(Introduction) This study deals with ash dispersal at the Sakurajima volcano, an active volcano in southern Kyushu monitored by the Sakurajima Observatory (SO) of Kyoto University. Volcanic ash affects a range of spatial and temporal scales. It impacts lives and livelihoods: from international air traffic to the destruction of property and increased mortality. It can interact with clouds, causing acid rain and directly affecting agriculture and there is an established link between volcanic emissions and the wellbeing of the communities surrounding the Sakurajima volcano. The Sakurajima volcano is a very active volcano with approximately 700 eruptions per year since the southern crater was formed in 2009, however on average these are relatively weak eruptions. This makes the transport and deposition of volcanic ash more susceptible to localised topographical effects, unresolvable in the most commonly used Volcanic Ash Transport and Dispersion (VATD) models. The Weather and Research Forecast (WRF) model, a mesoscale numerical weather prediction model capable of resolving these effects was used to provide simulations for ash dispersal at a fine horizontal resolution (down to 1 km). Results from the analysis of six years of observational data will be presented along with preliminary results from the WRF model simulations.
(Observations and modelling) Databases for the eruptions and ashfall are kept by the Japanese Meteorological Agency (JMA) and the SO, respectively.
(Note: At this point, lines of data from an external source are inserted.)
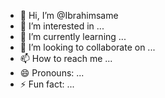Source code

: - 👋 Hi, I’m @Ibrahimsame
- 👀 I’m interested in ...
- 🌱 I’m currently learning ...
- 💞️ I’m looking to collaborate on ...
- 📫 How to reach me ...
- 😄 Pronouns: ...
- ⚡ Fun fact: ...

<!---
Ibrahimsame/Ibrahimsame is a ✨ special ✨ repository because its `README.md` (this file) appears on your GitHub profile.
You can click the Preview link to take a look at your changes.
--->
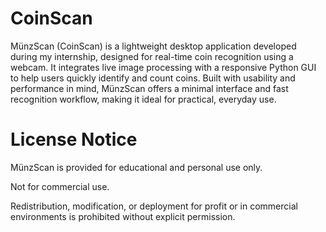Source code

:# CoinScan

MünzScan (CoinScan) is a lightweight desktop application developed during my internship, designed for real-time coin recognition using a webcam. It integrates live image processing with a responsive Python GUI to help users quickly identify and count coins. Built with usability and performance in mind, MünzScan offers a minimal interface and fast recognition workflow, making it ideal for practical, everyday use.

# License Notice

MünzScan is provided for educational and personal use only.

Not for commercial use.

Redistribution, modification, or deployment for profit or in commercial environments is prohibited without explicit permission.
JMA records eruption time, VEI, plume height, and plume dispersal among other characteristics, while the SO has 59 ashfall measuring stations (mainly monthly), creating a high-resolution network in the Kagoshima prefecture. Atmospheric sounding data are available twice per day at Kagoshima (archived by the University of Wyoming), and JMA also maintains a large network of 30 rainfall measuring stations in the area. The WRF model is used to provide high-resolution simulation data for specific months of eruptions. The WRF model is unique in VATD models as it follows an “online” approach when it comes to physics and chemistry – interactions between the plume and meteorological conditions are resolved in real time, while also resolving the fine-scale meteorological circulation, leading to more accurate predictions. The setup used for the simulations presented has 4 domains, with the finest domain centred over the Kagoshima prefecture with a horizontal grid resolution of 1 km.
(Preliminary results) Analysis of the observational data reveals a strong influence of the local meteorology, with some seasonal characteristics (Fig. 1). Wind direction has the most significant role in the distribution of heavy ash close to the volcano, with the majority of ashfall over 1 kg m^-2 aligned to the average wind depending on the season. However lighter ash stays airborne for longer periods of time and is more susceptible to topographic effects such as flow splitting (mainly seen over the Satsuma peninsula, SW of the volcano; Fig. 1a-c). Wet deposition due to rainfall is also suspected to have a large role in ash deposition during the wet season, resulting to an overall narrower ashfall distribution (Fig. 1c). The role of the topography and wet deposition will be further examined with numerical simulations.
(Conclusions) The Sakurajima volcano is an active, closely monitored volcano located in Southern Kyushu. Due to the combination of unusually high activity and an unusually high spatial resolution of observational data it provides an excellent location for studying the role of topography in the transport and deposition of volcanic ash, a major atmospheric hazard affecting the lives and livelihoods of people living in the area. Observational data are analysed for the 6 years of eruptive activity (2009-2014), complemented with computational modelling using the WRF model, a high-resolution numerical weather prediction model.